I can talk about the changes in my attitudes towards some things in life. An example would be how I used to baulk at the thought of signing up as a member of those spiffy dating agencies. Unlike now, when temptations run through my mind every night as I lay my head on the pillow thinking how it may just be dosh well-spent for a bloke in his mid-thirties having never held the hand of a gal (which is an experience different from holding my gramp’s).
I can talk about my three visits to a place where blokes would never dare tell their girlfriends or wives that they’ve been there. [Self-righteous prick mode on] Not that I enjoy going there to get molested (if you are still clueless where this place is, it is where blokes pay to sing and get molested), it is an eye-opening experience simply because a thousand thoughts race in my mind when I see rings on the fingers of some of these blokes and think about the forlorn pinings of their women who might be wondering where their blokes were and what they were doing. Oh, and not to forget, the sheepish look on every male face (including mine) when darting eyes greet each other in the toilet.[Self-righteous mode off]
I can talk about the absurdities with regards to the politicking at my previous companies but then again, everyone already has their long list of absurdities at their workplace.
I’ll leave you, dear reader (if there is one!), with a tale of irony witnessed.
It happened one fine evening after I got off from work. The moment I got on the bus which would bring me home, I heard music. No, it wasn’t one of those trailers of locally produced sitcoms (forced upon the masses) shown on those lovely square boxes on board buses of the red company. No square boxes on the buses of this beige / orange (damn… what’s their corporate colour) company.
But there was the music! And it was loud enough for everyone (from the back to the front) on board the bus to enjoy. It came from one of the passengers, or specifically his phone.
Now being a self-righteous prick and someone who has always put his phone on silent mode, I had some choice words for this particular passenger. However, I kept them mostly in my head for fear of having a photo of my crushed jaw plastered on the front pages of tabloids.

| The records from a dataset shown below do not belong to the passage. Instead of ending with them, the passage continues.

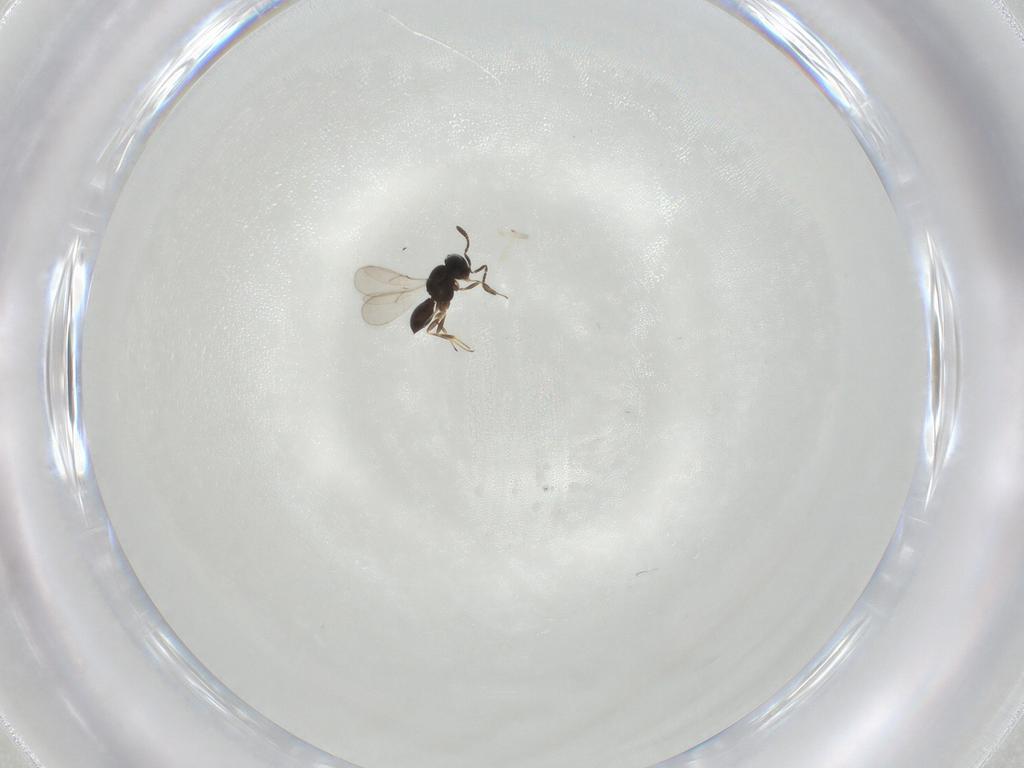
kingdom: Animalia
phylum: Arthropoda
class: Insecta
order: Hymenoptera
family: Scelionidae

So everyone in the bus had to listen to the choice musical selections of this passenger (they seem to be enjoying it though, since no one bothered enough to make a hoo-ha out of it and risk having their jaws crushed). For me, I protested silently by taking out my noise-cancelling earphones and plugged them into my iPod.
However, I could still hear the music above the strains of George Michael.

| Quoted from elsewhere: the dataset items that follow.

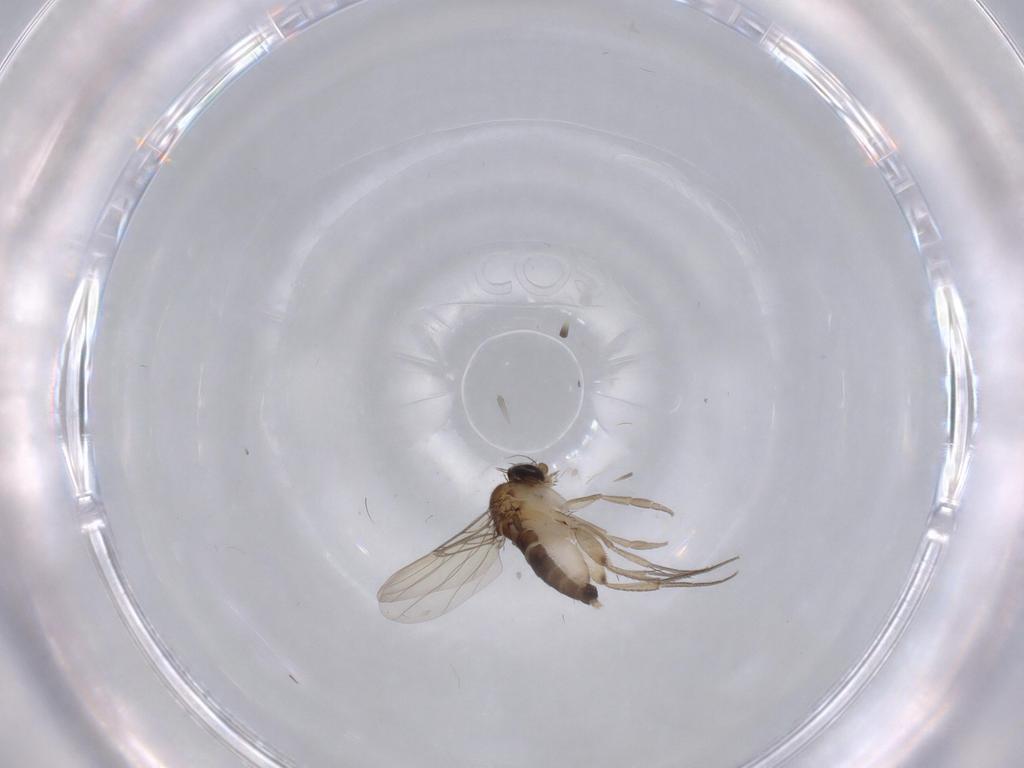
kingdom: Animalia
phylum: Arthropoda
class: Insecta
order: Diptera
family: Phoridae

This went on for quite a while until a ringtone (as loud as the music, mind you) went off. It wasn’t before long when we could see that this passenger was sitting beside his friend and that call was for this lovely music-sharer’s friend.
Within seconds of this companion saying “hello” into his phone, there was dead silence. Our dear friend had switched off the music! Basic courtesy practised! Where’s Singa when you don’t need him? Although everyone on the bus is now forced to become captive eavesdroppers, I thought I saw some relieved faces.
In any case, the very considerate music-sharer and his companion alighted from the bus not long after. Nevertheless, the silence didn’t last long as it was replaced by the chatter of a group of aunties who boarded the bus. Barely tolerable, but still, it is better than music on repeat mode.